Consegna:
Trascrivi identiche le righe dei dati partendo dalla prima e proseguendo fino alla riga che contiene "export const myFeature", inclusi entrambi gli estremi.

*** Dati disponibili

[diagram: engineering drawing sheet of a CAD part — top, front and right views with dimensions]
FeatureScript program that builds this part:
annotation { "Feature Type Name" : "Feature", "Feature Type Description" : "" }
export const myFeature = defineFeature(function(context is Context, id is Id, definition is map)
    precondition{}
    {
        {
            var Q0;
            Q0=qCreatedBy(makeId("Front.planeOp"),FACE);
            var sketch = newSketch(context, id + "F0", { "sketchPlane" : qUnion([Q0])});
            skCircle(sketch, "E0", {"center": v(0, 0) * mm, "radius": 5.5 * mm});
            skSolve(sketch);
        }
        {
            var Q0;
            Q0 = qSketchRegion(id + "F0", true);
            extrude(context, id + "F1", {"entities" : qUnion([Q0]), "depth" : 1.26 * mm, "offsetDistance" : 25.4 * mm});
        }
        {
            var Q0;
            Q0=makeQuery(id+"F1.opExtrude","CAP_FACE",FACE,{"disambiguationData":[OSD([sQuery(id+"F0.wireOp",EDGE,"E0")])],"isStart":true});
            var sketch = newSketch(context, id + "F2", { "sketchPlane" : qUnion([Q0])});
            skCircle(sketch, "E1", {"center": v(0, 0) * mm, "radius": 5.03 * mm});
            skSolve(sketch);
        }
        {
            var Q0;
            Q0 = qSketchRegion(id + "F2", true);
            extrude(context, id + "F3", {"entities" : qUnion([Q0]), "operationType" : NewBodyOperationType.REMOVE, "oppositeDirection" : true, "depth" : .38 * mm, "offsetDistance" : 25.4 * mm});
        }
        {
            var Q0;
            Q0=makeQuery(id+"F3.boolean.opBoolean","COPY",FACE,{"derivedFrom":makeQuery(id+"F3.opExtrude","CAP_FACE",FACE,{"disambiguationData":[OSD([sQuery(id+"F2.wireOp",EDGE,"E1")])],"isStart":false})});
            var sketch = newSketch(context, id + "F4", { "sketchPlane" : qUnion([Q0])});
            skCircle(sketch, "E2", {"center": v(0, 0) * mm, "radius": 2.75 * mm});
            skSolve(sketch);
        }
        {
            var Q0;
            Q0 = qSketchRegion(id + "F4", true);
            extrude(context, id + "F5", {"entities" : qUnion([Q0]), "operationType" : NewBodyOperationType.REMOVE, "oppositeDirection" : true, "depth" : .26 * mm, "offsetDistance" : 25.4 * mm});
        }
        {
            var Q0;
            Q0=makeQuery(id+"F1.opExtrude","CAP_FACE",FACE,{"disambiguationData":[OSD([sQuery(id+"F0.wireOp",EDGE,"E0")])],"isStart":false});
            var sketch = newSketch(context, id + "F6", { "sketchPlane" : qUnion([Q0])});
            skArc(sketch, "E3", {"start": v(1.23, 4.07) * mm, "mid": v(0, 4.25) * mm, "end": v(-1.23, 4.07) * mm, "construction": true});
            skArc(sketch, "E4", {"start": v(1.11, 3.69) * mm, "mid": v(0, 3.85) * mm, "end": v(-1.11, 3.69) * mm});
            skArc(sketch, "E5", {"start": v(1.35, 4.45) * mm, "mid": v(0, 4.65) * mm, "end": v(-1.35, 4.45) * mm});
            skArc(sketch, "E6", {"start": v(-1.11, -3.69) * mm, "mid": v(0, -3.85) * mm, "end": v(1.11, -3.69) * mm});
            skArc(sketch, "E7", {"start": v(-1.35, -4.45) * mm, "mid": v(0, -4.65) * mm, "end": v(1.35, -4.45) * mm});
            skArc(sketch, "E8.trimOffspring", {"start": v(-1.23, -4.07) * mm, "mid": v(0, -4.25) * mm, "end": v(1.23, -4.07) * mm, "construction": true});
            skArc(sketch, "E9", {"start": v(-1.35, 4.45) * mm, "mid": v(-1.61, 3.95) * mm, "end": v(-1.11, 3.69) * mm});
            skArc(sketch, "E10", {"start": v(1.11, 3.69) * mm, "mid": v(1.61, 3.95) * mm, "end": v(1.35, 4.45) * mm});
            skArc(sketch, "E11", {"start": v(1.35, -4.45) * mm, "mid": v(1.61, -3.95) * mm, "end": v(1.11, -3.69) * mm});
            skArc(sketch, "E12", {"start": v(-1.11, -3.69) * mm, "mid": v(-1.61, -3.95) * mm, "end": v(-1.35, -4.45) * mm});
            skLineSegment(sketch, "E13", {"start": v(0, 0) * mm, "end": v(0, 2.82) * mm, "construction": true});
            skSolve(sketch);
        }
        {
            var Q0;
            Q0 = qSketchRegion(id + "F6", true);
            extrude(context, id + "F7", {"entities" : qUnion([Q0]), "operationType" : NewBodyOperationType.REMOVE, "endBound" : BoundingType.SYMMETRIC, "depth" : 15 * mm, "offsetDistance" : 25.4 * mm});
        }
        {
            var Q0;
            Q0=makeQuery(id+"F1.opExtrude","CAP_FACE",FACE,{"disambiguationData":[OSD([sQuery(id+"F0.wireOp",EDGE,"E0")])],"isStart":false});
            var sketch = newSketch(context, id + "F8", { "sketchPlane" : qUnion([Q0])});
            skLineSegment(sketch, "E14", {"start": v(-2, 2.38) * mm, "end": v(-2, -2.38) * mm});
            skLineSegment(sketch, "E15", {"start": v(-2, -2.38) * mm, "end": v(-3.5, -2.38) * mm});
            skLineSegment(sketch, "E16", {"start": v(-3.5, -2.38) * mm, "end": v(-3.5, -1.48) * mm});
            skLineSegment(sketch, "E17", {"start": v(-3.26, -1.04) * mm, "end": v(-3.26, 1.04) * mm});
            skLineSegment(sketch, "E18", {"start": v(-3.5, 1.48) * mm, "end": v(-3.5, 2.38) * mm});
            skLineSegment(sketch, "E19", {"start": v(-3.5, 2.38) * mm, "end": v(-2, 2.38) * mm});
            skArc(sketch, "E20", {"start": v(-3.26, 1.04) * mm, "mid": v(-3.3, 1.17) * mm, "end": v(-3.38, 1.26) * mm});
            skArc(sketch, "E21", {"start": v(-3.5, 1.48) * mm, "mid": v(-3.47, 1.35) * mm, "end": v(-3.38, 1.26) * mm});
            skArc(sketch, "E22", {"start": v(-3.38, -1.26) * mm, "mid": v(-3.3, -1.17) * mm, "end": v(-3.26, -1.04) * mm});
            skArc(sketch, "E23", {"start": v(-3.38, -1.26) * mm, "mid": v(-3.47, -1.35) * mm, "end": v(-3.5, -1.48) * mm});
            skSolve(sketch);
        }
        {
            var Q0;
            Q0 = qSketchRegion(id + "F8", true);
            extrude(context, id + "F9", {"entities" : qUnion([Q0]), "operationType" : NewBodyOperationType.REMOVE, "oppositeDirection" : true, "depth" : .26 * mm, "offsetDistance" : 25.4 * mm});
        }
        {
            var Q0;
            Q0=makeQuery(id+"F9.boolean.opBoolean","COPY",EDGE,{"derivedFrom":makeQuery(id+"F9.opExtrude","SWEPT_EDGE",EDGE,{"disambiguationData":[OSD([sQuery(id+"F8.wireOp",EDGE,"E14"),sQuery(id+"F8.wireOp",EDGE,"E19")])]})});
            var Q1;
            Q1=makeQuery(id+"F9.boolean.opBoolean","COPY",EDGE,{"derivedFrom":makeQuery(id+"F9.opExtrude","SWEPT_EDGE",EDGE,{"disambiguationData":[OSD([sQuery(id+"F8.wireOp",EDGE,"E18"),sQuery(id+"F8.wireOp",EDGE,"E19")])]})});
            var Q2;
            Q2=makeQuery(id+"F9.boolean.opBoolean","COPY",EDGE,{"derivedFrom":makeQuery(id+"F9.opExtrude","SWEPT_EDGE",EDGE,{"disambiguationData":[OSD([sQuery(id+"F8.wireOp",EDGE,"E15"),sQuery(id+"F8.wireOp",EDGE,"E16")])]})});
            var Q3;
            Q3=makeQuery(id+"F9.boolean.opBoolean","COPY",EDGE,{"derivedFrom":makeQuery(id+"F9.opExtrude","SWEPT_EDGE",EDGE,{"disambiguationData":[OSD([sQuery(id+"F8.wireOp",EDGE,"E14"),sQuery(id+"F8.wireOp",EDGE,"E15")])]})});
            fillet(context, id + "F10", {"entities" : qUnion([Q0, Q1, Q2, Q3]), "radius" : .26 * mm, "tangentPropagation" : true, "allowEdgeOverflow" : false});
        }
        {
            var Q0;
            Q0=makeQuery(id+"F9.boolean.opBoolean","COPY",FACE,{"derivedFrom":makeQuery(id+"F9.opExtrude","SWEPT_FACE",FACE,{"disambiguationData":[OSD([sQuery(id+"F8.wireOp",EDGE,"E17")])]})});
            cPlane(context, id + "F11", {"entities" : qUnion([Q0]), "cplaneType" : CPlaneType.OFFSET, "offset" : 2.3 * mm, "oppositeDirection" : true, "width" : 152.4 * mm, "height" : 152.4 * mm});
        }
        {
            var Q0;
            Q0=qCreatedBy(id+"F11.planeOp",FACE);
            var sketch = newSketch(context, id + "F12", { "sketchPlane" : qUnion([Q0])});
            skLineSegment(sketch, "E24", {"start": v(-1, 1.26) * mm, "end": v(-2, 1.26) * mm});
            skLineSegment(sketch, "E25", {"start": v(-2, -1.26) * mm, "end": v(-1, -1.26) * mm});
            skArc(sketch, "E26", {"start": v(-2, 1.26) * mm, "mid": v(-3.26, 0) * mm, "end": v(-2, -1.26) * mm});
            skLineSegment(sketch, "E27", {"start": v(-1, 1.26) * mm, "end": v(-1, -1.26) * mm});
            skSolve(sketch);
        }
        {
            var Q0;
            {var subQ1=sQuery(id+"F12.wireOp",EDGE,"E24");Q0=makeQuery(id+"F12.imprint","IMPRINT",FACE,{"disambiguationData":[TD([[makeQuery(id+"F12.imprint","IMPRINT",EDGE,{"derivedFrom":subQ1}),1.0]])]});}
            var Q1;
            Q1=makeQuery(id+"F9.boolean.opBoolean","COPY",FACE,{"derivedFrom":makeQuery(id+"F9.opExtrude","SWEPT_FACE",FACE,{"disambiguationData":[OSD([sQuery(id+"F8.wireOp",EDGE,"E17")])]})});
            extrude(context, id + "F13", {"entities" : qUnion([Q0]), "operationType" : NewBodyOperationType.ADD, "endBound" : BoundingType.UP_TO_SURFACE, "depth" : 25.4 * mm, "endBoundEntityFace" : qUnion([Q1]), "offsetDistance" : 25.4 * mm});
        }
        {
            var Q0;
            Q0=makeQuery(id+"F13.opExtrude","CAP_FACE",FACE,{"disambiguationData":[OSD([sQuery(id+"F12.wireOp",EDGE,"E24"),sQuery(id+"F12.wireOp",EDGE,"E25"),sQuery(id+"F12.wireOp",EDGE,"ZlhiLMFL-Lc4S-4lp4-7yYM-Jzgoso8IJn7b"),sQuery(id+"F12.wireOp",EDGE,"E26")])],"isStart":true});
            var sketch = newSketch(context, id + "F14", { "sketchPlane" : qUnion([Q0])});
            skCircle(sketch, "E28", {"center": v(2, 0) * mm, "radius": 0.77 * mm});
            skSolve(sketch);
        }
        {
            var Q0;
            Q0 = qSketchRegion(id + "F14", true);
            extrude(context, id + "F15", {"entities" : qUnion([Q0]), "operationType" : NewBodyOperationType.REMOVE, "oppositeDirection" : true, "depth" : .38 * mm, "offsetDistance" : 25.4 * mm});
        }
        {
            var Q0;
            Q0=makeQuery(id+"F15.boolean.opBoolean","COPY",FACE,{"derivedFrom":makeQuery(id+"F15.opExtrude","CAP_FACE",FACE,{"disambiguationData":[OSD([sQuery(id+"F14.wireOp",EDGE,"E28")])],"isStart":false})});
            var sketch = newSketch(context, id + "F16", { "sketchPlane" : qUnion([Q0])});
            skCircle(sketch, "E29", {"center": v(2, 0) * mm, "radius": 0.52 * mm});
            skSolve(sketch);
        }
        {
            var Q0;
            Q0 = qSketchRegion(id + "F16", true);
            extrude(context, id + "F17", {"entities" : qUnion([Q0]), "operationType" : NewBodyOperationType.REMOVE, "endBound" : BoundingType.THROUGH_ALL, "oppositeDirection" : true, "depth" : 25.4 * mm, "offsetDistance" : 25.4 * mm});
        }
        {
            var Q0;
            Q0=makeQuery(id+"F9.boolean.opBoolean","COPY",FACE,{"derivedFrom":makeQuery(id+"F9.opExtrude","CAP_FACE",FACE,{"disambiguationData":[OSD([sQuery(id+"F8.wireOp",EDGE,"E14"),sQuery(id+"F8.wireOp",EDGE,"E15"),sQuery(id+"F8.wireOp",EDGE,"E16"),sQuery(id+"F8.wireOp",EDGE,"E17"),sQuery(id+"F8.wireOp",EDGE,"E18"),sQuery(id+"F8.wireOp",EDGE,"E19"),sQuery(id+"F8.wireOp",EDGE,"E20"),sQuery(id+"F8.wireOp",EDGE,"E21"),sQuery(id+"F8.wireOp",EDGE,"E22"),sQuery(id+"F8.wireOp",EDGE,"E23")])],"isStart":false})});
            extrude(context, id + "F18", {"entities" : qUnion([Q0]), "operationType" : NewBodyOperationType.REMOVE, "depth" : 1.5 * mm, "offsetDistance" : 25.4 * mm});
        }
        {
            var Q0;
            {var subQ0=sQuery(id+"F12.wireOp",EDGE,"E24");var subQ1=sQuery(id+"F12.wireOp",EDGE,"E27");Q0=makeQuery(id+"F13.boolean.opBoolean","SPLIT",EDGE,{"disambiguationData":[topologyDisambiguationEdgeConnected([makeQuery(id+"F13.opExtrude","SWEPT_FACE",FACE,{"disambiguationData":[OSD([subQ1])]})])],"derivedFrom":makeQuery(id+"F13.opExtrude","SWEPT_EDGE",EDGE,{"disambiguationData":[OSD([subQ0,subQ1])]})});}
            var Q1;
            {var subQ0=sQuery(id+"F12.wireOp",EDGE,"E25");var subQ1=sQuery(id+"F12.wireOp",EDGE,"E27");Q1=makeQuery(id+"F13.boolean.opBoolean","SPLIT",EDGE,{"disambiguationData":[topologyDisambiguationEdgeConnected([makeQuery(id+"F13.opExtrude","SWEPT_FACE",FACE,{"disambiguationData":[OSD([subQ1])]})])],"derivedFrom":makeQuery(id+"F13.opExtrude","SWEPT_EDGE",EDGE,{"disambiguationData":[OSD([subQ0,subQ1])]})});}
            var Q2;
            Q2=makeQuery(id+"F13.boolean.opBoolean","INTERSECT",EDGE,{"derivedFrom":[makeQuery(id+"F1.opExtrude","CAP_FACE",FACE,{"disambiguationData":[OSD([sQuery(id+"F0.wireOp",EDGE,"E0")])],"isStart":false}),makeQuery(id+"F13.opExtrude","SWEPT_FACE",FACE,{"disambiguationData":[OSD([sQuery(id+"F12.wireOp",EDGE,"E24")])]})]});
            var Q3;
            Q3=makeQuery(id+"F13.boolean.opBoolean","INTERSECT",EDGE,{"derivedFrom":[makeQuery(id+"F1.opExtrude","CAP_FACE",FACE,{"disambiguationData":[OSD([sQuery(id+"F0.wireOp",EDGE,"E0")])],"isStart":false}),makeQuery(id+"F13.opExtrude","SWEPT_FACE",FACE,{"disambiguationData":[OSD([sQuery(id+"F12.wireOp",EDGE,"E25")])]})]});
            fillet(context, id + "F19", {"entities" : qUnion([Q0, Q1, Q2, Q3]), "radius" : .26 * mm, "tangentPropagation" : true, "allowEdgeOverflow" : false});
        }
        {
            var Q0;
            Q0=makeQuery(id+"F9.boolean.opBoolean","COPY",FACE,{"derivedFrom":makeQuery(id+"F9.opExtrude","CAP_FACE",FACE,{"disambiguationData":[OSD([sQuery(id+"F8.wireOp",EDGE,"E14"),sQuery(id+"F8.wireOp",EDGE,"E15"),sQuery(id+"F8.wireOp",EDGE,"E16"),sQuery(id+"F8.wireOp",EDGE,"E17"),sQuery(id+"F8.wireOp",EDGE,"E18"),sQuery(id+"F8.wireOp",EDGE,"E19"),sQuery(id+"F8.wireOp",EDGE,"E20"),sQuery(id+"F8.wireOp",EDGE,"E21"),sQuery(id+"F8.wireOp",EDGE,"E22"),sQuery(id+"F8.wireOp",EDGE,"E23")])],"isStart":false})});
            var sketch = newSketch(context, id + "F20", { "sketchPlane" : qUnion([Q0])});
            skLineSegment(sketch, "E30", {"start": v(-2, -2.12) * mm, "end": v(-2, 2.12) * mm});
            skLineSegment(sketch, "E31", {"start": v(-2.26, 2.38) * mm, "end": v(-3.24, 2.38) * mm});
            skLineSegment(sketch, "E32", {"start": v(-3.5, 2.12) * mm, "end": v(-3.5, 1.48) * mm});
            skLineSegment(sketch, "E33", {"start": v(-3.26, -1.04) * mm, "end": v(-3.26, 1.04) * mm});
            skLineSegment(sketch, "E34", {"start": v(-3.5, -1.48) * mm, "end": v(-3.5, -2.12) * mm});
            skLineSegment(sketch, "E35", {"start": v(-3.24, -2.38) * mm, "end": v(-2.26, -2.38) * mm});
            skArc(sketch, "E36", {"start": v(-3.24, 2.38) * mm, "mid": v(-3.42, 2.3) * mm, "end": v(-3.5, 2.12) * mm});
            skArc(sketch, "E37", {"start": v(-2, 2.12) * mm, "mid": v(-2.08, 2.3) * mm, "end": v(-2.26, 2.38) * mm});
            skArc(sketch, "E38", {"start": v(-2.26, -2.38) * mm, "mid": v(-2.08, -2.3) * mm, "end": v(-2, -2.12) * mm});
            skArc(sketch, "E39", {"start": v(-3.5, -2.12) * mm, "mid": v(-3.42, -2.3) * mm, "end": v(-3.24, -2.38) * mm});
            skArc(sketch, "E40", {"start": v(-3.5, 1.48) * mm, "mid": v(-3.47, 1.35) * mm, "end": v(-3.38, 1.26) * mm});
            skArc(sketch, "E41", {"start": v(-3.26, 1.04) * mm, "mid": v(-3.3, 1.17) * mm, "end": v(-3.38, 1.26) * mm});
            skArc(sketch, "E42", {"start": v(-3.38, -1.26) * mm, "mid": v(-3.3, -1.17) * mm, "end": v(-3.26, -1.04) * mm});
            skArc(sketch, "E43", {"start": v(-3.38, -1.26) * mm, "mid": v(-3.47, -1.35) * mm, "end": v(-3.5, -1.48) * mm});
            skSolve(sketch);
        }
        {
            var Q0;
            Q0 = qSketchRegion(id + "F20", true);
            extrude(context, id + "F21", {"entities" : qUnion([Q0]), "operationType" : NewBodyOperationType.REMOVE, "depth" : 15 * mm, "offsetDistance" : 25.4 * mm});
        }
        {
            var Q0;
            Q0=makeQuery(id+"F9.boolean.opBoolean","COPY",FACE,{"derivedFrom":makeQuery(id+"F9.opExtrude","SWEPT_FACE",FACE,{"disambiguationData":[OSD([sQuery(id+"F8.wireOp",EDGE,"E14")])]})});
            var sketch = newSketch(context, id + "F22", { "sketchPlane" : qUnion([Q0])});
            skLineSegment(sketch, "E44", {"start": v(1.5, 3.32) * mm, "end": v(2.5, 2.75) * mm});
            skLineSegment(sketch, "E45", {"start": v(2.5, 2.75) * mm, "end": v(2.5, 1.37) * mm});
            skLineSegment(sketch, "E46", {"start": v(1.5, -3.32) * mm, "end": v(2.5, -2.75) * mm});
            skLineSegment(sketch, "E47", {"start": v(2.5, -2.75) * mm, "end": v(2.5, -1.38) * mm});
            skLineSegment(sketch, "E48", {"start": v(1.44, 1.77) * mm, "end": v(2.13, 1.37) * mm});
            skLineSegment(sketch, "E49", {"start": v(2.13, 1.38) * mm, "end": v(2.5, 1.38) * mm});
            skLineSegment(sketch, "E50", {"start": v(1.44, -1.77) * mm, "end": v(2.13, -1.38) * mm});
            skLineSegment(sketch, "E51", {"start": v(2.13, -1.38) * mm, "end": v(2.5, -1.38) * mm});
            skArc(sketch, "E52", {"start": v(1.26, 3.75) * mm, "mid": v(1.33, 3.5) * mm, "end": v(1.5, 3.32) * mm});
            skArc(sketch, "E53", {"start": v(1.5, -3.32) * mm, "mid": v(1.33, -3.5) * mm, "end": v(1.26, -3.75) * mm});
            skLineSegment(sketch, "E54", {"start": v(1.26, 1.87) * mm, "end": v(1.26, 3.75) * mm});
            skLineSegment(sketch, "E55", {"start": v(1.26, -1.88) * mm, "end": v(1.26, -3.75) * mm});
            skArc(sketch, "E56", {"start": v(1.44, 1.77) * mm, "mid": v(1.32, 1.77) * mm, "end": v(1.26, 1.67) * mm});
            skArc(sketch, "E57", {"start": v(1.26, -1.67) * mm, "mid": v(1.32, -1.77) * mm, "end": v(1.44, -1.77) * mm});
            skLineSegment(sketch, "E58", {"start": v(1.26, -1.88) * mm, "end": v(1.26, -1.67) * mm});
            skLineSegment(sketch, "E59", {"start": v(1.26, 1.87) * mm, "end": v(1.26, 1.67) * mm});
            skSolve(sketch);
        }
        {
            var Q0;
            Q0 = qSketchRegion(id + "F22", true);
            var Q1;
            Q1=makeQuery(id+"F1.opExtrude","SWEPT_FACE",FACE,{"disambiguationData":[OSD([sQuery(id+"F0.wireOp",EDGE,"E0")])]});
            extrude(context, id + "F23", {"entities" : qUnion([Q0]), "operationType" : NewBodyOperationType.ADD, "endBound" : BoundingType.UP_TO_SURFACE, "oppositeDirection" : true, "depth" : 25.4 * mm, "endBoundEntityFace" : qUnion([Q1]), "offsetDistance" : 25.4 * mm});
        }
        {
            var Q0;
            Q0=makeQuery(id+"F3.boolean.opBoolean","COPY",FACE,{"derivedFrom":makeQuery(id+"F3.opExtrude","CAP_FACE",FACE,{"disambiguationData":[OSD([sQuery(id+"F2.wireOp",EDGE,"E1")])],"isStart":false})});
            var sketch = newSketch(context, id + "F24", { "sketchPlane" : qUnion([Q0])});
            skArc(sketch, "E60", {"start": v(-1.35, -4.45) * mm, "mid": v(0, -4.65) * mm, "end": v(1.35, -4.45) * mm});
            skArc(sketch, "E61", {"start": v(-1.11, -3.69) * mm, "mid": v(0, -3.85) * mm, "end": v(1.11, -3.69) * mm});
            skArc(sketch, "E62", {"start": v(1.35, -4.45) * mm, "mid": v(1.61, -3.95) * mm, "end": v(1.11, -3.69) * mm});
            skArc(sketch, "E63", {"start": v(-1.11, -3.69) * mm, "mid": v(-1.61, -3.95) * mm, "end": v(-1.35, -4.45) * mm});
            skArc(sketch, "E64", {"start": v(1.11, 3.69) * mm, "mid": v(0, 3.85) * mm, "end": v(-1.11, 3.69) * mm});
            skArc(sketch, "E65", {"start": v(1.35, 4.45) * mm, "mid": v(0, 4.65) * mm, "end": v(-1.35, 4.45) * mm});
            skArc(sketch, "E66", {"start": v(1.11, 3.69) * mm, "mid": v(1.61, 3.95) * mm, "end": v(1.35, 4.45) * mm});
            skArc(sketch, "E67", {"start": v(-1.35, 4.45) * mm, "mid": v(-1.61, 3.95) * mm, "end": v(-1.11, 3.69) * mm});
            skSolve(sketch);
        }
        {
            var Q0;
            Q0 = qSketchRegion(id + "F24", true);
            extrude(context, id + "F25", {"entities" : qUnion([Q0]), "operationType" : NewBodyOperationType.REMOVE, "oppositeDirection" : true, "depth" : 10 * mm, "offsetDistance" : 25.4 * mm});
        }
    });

******

Risultato:
[diagram: engineering drawing sheet of a CAD part — top, front and right views with dimensions]
FeatureScript program that builds this part:
annotation { "Feature Type Name" : "Feature", "Feature Type Description" : "" }
export const myFeature = defineFeature(function(context is Context, id is Id, definition is map)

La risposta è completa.